[Your assignment]
Lines to restate from the data below: from the one containing "[673,39,695,50] as -> [452,60,490,69] in that" to the one containing "[1102,660,1153,674] [57,685,111,699] vision", both included. Give them again exactly, and only them.

[Information supplied]

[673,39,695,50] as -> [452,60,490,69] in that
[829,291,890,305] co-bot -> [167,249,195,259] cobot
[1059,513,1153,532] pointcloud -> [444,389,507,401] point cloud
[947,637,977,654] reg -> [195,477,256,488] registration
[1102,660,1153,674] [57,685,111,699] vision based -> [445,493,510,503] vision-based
* * *
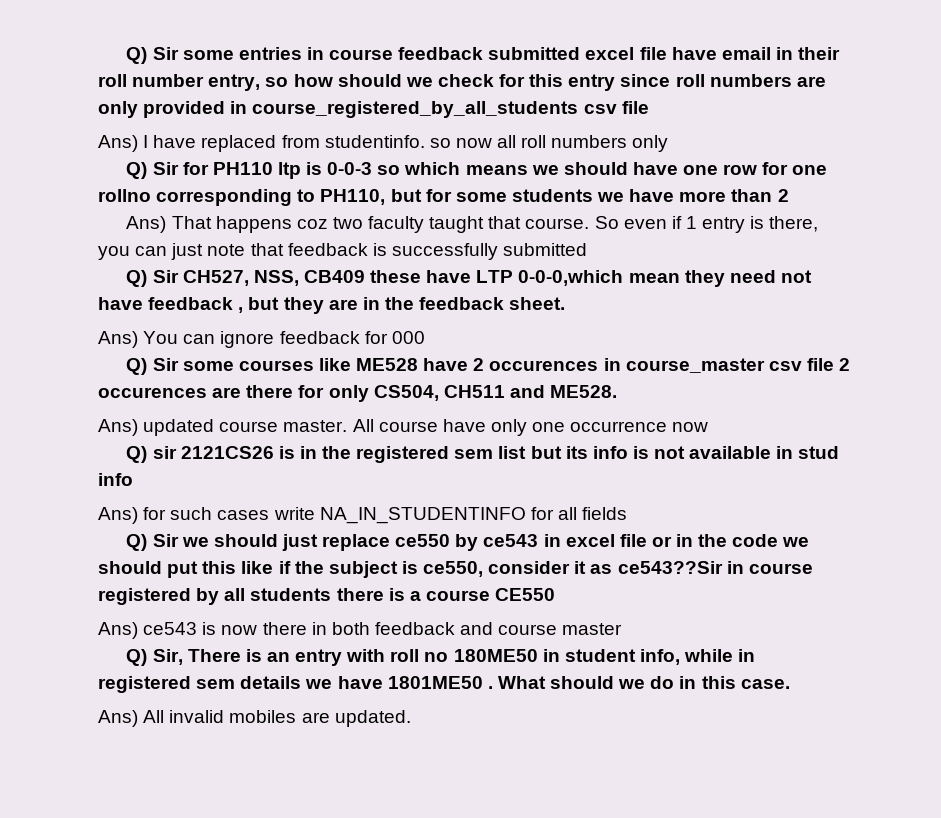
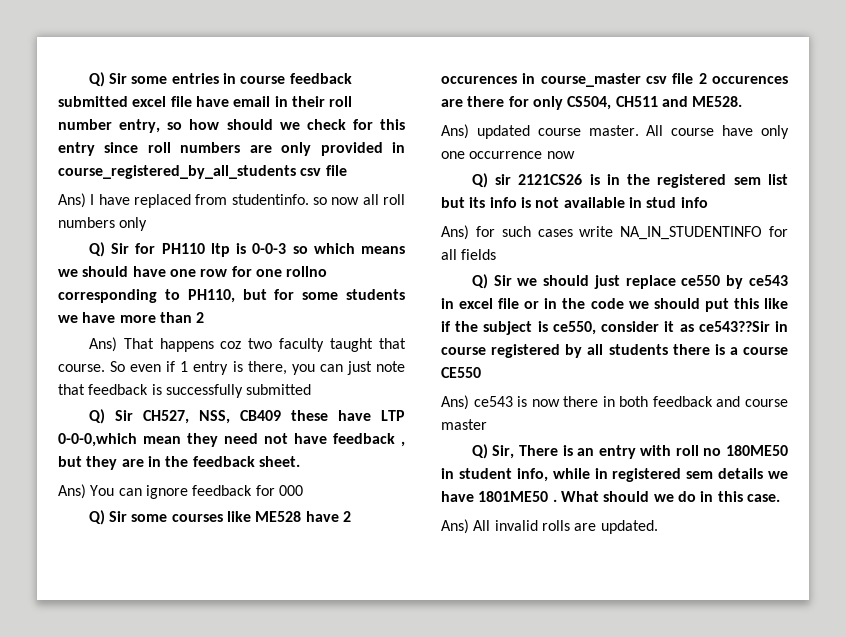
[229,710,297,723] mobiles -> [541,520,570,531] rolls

[Solution for this task]
[673,39,695,50] as -> [452,60,490,69] in that
[829,291,890,305] co-bot -> [167,249,195,259] cobot
[1059,513,1153,532] pointcloud -> [444,389,507,401] point cloud
[947,637,977,654] reg -> [195,477,256,488] registration
[1102,660,1153,674] [57,685,111,699] vision based -> [445,493,510,503] vision-based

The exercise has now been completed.